Collected data entries:
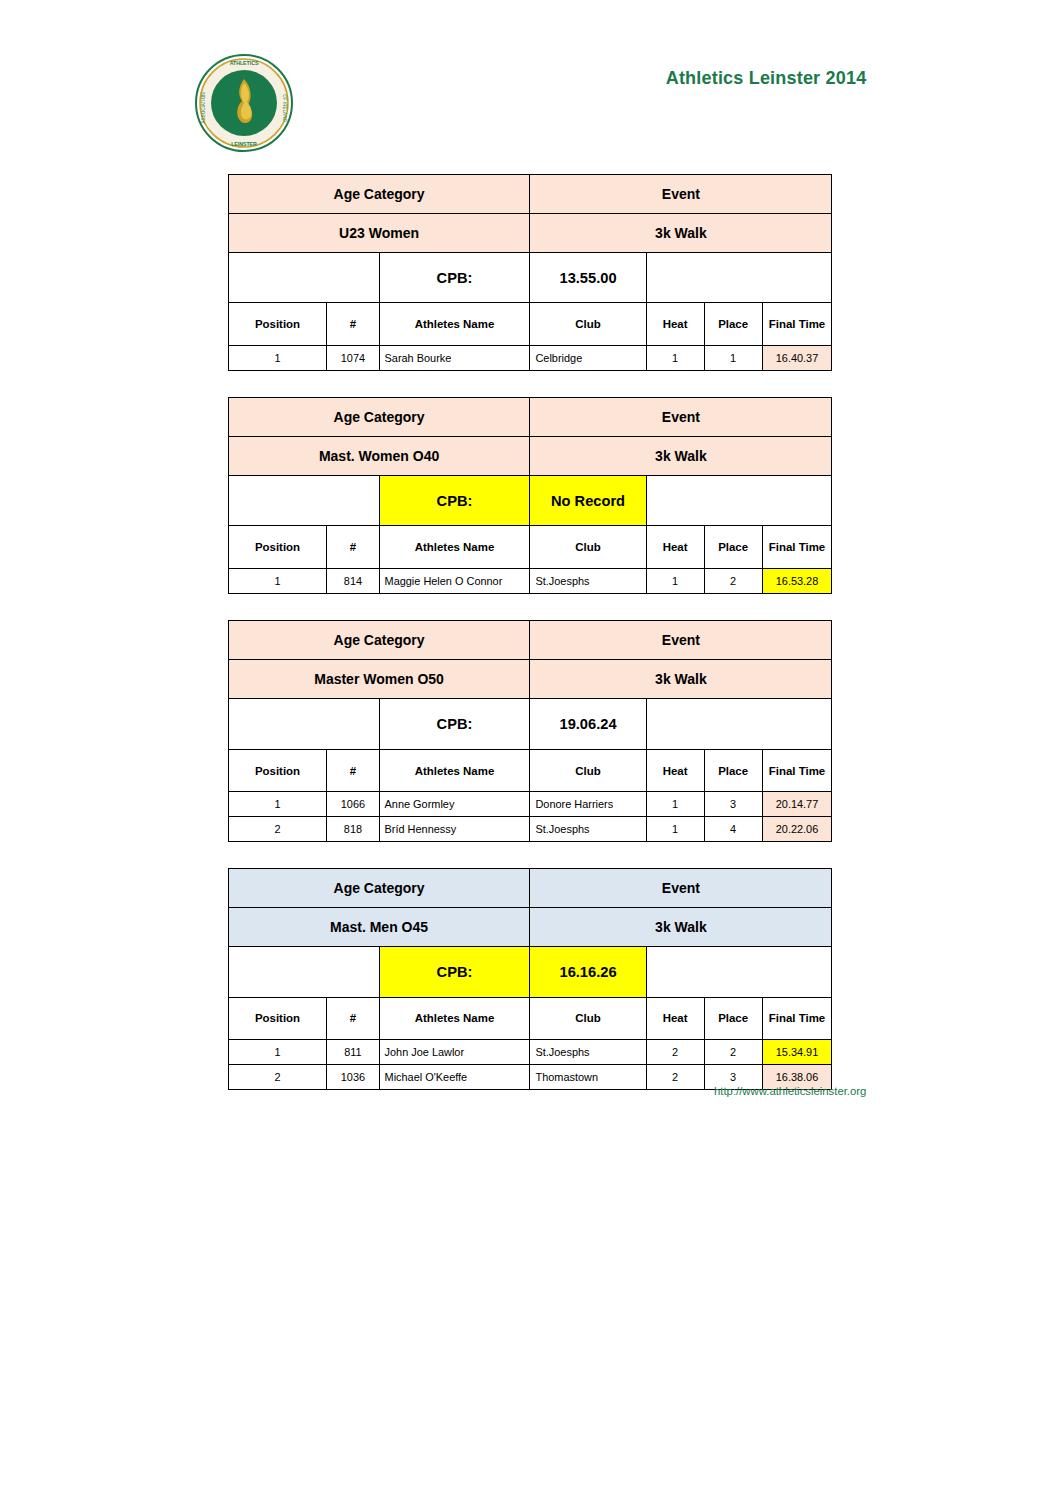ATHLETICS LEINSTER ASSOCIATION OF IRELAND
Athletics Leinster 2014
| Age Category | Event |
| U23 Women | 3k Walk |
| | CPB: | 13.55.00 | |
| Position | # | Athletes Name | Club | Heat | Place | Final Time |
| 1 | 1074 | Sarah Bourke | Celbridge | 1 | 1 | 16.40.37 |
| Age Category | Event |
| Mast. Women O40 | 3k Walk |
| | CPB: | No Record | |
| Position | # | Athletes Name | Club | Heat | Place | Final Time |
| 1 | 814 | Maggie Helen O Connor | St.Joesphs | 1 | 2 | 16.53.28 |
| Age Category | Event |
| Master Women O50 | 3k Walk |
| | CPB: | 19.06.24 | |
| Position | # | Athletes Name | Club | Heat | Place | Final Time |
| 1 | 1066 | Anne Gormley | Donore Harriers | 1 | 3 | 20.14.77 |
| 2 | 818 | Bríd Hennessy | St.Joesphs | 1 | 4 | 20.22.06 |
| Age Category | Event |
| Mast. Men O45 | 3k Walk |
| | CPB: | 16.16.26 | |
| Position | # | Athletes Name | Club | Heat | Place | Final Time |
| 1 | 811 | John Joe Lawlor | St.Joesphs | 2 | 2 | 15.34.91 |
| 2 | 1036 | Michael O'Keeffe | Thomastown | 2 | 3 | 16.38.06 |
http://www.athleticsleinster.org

Exercise goal: Starting at the line that has "2 | 16.53.28 |" and ending at the line that has "16.16.26 | |", please write out the lines above exactly, leaving out all others.

Task solution:
| 1 | 814 | Maggie Helen O Connor | St.Joesphs | 1 | 2 | 16.53.28 |
| Age Category | Event |
| Master Women O50 | 3k Walk |
| | CPB: | 19.06.24 | |
| Position | # | Athletes Name | Club | Heat | Place | Final Time |
| 1 | 1066 | Anne Gormley | Donore Harriers | 1 | 3 | 20.14.77 |
| 2 | 818 | Bríd Hennessy | St.Joesphs | 1 | 4 | 20.22.06 |
| Age Category | Event |
| Mast. Men O45 | 3k Walk |
| | CPB: | 16.16.26 | |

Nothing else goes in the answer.